Plus, there’s nothing better in writing fiction than the moment when your characters come alive. You can’t say why and how it exactly happens – but still, you know the difference. Because suddenly, it feels like they’re breathing. Moving. Having a will and a soul of their own. And that’s the moment when your story starts to glide forward.
It’s a weird friendship, that between an author and fictional characters – and unlike real-life friendships, it is doomed to come to an end one day. Because all your writing is directed towards finishing that damn book, and once it is finished, your hero or heroine leaves you and moves out into the Big World. And let me tell you, it’s a happy and sad moment, both at the same time. Just like you had a child who is grown-up and leaving the nest.
For those of you who have been following this blog know that I had the Book Launch Tour of my second novel, Absolute Truth, For Beginners, last month. And what a month it was! Full of interviews, toasting, reviews, guest blogs… My usually oh-so silent writing life in a moment turned into a roller-coaster of thankyous and toasts. It was great fun while it lasted.
But now that month is over, and Absolute Truth is out there on Amazon. And Elisa, my heroine, is gone. And for some strange reason I feel a bit lonely and nostalgic. Because she is no longer here.
So let me keep her with me just for a few minutes… and introduce her to you.
But first I must warn you. Because I know for a fact that if I truly were to introduce you to Elisa, she’d be nervous to meet you. She would probably be silent and shy for the first few minutes, and then talk endlessly so that no one else could get a word in edgeways.

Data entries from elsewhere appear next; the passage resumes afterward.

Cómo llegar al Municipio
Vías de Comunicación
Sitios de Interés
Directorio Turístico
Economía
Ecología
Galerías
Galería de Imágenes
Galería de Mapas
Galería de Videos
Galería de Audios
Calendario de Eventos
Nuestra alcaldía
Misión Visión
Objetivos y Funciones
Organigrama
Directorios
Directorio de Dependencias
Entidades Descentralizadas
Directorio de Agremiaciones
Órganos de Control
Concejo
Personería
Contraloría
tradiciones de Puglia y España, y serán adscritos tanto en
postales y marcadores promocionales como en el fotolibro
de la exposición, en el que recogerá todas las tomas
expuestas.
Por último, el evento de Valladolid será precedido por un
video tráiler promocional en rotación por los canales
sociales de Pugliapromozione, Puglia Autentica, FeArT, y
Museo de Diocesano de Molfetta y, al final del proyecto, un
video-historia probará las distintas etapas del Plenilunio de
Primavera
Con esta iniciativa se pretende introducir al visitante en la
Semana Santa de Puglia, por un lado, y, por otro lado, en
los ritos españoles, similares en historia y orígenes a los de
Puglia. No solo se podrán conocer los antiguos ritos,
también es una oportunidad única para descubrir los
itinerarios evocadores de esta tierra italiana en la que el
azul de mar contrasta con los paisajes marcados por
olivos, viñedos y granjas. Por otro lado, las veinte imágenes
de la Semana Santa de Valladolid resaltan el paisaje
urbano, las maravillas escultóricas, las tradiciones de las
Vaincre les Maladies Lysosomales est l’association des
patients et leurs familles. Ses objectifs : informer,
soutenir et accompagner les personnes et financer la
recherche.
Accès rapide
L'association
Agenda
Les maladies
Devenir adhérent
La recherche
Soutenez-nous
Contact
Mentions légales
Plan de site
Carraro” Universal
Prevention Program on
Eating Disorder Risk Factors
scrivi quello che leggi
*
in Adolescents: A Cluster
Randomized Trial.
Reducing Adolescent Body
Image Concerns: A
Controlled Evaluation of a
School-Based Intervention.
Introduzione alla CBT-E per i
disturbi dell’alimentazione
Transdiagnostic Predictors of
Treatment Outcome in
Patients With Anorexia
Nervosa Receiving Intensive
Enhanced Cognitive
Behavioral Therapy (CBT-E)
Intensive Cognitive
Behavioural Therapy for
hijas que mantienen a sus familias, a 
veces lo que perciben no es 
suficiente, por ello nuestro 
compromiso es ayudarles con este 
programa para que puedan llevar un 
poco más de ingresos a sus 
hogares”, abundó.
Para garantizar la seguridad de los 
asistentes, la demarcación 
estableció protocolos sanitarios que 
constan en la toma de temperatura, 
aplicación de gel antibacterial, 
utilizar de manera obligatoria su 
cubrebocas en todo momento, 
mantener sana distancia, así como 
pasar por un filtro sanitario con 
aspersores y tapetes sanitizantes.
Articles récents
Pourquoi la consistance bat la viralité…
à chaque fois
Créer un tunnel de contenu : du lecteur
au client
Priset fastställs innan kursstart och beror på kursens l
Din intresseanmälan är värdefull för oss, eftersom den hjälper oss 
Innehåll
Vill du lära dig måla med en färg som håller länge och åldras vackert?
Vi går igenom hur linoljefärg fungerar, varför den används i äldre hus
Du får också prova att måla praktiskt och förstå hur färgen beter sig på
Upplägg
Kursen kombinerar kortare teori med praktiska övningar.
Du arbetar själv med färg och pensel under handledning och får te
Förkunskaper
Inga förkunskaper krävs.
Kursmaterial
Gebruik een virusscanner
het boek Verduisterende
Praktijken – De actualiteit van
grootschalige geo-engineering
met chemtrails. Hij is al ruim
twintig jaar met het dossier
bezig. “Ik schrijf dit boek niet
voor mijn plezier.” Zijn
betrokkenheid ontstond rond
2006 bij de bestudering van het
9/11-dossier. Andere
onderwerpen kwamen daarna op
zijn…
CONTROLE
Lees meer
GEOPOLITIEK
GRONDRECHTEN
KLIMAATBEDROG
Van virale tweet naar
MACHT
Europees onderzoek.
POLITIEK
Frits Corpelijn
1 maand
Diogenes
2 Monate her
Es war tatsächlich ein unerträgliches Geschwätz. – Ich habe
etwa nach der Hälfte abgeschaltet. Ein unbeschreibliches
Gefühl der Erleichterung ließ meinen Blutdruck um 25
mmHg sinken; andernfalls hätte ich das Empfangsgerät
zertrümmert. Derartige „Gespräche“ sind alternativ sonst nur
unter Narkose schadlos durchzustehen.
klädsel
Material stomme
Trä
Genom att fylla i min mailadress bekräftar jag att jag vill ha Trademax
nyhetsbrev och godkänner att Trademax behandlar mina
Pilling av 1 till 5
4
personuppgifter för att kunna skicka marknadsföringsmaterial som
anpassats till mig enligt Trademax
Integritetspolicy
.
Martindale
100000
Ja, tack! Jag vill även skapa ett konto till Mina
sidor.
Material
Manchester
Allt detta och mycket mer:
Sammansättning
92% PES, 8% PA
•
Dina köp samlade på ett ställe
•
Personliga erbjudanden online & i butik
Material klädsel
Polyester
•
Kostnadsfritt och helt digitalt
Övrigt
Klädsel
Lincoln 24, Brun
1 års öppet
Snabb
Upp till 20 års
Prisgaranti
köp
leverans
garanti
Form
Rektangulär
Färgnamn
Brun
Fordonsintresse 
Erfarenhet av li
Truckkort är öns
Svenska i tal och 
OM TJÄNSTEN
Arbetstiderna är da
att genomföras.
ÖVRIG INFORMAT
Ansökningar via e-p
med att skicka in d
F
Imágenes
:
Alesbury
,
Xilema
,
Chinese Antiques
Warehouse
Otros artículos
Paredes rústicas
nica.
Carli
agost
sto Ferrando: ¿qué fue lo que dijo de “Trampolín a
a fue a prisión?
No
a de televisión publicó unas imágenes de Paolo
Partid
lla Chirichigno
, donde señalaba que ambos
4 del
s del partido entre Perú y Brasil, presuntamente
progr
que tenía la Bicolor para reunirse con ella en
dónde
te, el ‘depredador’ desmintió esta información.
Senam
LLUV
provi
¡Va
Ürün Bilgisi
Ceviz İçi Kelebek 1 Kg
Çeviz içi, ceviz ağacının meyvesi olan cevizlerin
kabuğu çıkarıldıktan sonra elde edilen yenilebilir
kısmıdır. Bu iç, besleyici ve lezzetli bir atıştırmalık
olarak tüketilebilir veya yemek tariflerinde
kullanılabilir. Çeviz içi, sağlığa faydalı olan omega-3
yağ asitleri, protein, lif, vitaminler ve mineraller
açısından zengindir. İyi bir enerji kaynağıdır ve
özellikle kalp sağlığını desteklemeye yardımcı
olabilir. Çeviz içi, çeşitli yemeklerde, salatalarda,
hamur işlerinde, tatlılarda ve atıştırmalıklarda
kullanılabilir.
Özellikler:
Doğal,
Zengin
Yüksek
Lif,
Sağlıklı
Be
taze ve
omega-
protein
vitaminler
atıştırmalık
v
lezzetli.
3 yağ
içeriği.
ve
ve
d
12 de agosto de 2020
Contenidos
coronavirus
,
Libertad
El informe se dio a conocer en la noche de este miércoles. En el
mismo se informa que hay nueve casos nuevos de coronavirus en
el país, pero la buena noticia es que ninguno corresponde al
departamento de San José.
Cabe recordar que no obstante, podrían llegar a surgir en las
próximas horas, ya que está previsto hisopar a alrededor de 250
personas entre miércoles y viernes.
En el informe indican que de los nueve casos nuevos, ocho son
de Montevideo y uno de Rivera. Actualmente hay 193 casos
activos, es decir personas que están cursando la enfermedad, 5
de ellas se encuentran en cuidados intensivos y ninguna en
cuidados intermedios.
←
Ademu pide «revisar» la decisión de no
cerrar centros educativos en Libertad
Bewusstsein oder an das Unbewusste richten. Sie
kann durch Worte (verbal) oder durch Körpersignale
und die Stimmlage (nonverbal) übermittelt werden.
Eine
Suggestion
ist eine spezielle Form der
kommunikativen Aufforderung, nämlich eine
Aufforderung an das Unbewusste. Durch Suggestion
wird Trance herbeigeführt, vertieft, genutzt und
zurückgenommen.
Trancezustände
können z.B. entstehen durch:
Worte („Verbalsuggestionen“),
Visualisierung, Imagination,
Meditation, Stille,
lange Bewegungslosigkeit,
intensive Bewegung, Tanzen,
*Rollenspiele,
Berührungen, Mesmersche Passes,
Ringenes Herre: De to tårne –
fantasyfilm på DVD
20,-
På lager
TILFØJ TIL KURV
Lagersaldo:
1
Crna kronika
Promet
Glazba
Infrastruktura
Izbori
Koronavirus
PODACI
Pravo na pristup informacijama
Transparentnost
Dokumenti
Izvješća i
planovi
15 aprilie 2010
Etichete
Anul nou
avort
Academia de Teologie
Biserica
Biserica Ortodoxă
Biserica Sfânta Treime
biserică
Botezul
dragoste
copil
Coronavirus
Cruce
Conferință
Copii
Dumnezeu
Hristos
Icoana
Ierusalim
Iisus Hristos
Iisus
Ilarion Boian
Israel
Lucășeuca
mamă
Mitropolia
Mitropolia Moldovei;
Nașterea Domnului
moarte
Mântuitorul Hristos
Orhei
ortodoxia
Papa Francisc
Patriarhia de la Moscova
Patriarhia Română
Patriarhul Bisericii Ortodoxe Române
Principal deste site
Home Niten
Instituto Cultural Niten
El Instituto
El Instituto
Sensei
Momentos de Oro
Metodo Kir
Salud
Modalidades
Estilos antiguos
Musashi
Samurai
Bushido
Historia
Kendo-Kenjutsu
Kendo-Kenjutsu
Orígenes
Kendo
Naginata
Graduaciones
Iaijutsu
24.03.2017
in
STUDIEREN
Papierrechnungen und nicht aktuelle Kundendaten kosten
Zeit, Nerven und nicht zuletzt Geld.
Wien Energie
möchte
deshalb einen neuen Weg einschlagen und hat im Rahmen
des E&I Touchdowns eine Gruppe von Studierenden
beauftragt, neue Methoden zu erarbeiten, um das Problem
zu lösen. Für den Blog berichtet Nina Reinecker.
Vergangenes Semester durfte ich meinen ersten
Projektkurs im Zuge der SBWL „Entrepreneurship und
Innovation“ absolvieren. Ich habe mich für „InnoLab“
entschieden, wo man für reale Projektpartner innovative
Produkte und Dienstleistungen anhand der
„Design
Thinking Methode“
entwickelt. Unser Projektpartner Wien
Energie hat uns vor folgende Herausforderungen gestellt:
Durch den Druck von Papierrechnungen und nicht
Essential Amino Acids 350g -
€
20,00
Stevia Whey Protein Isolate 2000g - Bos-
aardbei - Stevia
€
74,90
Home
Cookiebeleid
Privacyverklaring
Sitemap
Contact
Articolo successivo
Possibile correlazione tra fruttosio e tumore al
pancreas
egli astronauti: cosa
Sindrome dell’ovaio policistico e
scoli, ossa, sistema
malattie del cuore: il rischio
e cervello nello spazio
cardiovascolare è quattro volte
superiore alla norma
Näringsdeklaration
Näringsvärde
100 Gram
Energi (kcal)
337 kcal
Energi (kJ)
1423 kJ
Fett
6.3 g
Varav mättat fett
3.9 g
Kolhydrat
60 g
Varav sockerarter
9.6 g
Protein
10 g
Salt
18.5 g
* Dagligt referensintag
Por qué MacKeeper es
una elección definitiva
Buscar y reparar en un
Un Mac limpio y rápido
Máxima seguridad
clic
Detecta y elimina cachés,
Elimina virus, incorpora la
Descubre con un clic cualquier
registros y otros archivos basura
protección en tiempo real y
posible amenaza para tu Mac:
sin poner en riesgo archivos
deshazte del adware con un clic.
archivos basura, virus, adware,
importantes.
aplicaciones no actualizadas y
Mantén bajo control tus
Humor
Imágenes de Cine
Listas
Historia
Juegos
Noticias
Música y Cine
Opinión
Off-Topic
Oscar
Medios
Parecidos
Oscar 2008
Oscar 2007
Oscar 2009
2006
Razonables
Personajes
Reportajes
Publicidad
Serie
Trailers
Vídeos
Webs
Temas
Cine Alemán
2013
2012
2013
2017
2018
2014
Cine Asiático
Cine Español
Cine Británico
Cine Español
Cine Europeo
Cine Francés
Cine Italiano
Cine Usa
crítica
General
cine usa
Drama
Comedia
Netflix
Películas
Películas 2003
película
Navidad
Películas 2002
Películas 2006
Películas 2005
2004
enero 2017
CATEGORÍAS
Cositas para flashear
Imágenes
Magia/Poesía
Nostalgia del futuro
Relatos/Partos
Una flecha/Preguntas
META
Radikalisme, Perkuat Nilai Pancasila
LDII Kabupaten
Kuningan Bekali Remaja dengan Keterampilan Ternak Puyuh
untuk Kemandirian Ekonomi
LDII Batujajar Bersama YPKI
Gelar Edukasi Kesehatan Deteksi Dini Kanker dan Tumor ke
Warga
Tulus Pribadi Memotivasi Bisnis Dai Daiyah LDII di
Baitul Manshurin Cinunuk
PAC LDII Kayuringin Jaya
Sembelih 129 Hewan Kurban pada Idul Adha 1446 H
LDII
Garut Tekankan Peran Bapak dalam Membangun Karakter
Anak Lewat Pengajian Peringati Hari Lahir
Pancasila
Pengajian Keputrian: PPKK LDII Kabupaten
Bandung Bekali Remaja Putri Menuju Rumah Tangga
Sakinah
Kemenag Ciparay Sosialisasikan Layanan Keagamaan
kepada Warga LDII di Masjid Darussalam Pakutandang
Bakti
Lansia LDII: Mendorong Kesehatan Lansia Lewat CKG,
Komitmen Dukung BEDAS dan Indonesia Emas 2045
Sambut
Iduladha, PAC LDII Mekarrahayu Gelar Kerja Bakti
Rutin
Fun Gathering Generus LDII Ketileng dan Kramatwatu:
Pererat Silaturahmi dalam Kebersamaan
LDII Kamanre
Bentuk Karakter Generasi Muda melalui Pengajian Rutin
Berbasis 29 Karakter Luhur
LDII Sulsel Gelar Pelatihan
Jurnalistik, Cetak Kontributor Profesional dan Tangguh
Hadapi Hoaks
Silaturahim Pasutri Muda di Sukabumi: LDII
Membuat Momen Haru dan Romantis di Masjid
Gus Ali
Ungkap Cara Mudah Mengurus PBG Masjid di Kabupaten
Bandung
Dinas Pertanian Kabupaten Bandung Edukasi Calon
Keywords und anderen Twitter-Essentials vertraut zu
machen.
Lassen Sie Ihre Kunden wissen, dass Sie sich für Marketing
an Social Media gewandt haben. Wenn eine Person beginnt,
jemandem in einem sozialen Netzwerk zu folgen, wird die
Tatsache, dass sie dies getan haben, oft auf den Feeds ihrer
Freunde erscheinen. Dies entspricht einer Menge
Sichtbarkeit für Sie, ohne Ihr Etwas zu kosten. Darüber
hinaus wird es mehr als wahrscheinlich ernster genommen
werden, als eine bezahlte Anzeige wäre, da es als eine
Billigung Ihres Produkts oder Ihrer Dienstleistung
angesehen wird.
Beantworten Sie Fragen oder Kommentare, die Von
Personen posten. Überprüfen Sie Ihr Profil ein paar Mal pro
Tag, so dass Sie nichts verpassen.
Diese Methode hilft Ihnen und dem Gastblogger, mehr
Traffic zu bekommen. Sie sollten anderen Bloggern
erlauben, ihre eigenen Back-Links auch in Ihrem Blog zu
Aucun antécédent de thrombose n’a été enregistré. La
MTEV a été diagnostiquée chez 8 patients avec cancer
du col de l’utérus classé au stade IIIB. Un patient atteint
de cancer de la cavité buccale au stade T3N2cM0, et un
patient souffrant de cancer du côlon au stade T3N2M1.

This is how I remember her. Elisa is one of those perennially insecure people who don’t think much of themselves. She wishes she could be smarter, wittier and prettier, and is never satisfied with the way she looks, acts and thinks. I have long hair that is exactly the colour of the hardened rye bread my aunt buys in IKEA, big dark eyes, straight nose, a bit too generous for my taste, she writes in Absolute Truth about her appearance, and a pallid skin that luckily has never given me problems in the pimple department. So yeah, hardly your next J. Lo.
Plus, she’s a typically bookish person. An art history graduate, she used to burn the midnight oil while her university friends went out partying on Saturday evenings. Books and words for her are more comforting than people, so much so that her brain is like a huge encyclopaedia, and she must analyse and define each interesting word that comes her way. ‘Life’, for example, is a sitcom with no audience, runs till the day you die – whereas ‘melancholy’ is a mixture of something sweet, tender and heartbreakingly bitter, ‘shit’ is not only what comes out of your body, but happens in your life, and ‘love’ is zero points in tennis.
And she considers herself a Nobody – an unimportant person, no one, a beginner: someone who hasn’t achieved much and doesn’t know anything about life. In a sense, she is like so many other twenty-somethings who have just come out of university, and are trying to find their paths, who are changing and growing, making epochal choices, deciding who they are, and what they want to do with their lives.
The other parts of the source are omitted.